● LAS LÍNEAS:
§

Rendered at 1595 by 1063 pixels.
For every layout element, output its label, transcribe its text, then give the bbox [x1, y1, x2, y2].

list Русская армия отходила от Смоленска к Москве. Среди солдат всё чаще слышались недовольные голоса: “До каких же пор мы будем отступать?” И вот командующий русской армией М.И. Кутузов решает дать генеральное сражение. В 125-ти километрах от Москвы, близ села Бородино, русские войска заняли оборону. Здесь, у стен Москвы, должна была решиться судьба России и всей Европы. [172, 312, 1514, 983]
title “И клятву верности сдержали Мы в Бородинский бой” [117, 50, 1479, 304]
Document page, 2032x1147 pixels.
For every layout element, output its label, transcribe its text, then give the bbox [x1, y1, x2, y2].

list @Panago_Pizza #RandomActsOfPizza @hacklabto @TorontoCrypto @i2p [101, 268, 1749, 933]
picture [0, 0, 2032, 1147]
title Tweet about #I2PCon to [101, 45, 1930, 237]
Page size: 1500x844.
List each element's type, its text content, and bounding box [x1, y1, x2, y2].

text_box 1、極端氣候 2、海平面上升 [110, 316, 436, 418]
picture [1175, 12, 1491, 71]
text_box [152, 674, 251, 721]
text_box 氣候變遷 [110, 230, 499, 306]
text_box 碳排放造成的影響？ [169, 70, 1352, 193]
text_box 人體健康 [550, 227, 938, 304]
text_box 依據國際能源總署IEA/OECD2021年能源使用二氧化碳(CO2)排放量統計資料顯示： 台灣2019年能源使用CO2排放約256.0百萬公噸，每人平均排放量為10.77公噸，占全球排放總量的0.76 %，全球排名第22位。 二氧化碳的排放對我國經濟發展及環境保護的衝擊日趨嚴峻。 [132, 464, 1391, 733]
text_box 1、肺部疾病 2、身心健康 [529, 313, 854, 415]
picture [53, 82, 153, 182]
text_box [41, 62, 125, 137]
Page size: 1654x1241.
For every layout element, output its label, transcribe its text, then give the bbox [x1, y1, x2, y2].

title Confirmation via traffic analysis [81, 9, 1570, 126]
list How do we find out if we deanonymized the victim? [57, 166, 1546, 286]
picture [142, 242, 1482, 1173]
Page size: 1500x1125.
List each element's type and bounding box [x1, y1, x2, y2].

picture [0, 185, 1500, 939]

§

● OBJETIVO DEL EJERCICIO: Reproduce sin ninguna modificación las líneas que empiezan en la que contiene "Document page, 2032x1147 pixels." y siguen hasta la última, ambas incluidas.

● RESPUESTA COMPLETA:
Document page, 2032x1147 pixels.
For every layout element, output its label, transcribe its text, then give the bbox [x1, y1, x2, y2].

list @Panago_Pizza #RandomActsOfPizza @hacklabto @TorontoCrypto @i2p [101, 268, 1749, 933]
picture [0, 0, 2032, 1147]
title Tweet about #I2PCon to [101, 45, 1930, 237]
Page size: 1500x844.
List each element's type, its text content, and bounding box [x1, y1, x2, y2].

text_box 1、極端氣候 2、海平面上升 [110, 316, 436, 418]
picture [1175, 12, 1491, 71]
text_box [152, 674, 251, 721]
text_box 氣候變遷 [110, 230, 499, 306]
text_box 碳排放造成的影響？ [169, 70, 1352, 193]
text_box 人體健康 [550, 227, 938, 304]
text_box 依據國際能源總署IEA/OECD2021年能源使用二氧化碳(CO2)排放量統計資料顯示： 台灣2019年能源使用CO2排放約256.0百萬公噸，每人平均排放量為10.77公噸，占全球排放總量的0.76 %，全球排名第22位。 二氧化碳的排放對我國經濟發展及環境保護的衝擊日趨嚴峻。 [132, 464, 1391, 733]
text_box 1、肺部疾病 2、身心健康 [529, 313, 854, 415]
picture [53, 82, 153, 182]
text_box [41, 62, 125, 137]
Page size: 1654x1241.
For every layout element, output its label, transcribe its text, then give the bbox [x1, y1, x2, y2].

title Confirmation via traffic analysis [81, 9, 1570, 126]
list How do we find out if we deanonymized the victim? [57, 166, 1546, 286]
picture [142, 242, 1482, 1173]
Page size: 1500x1125.
List each element's type and bounding box [x1, y1, x2, y2].

picture [0, 185, 1500, 939]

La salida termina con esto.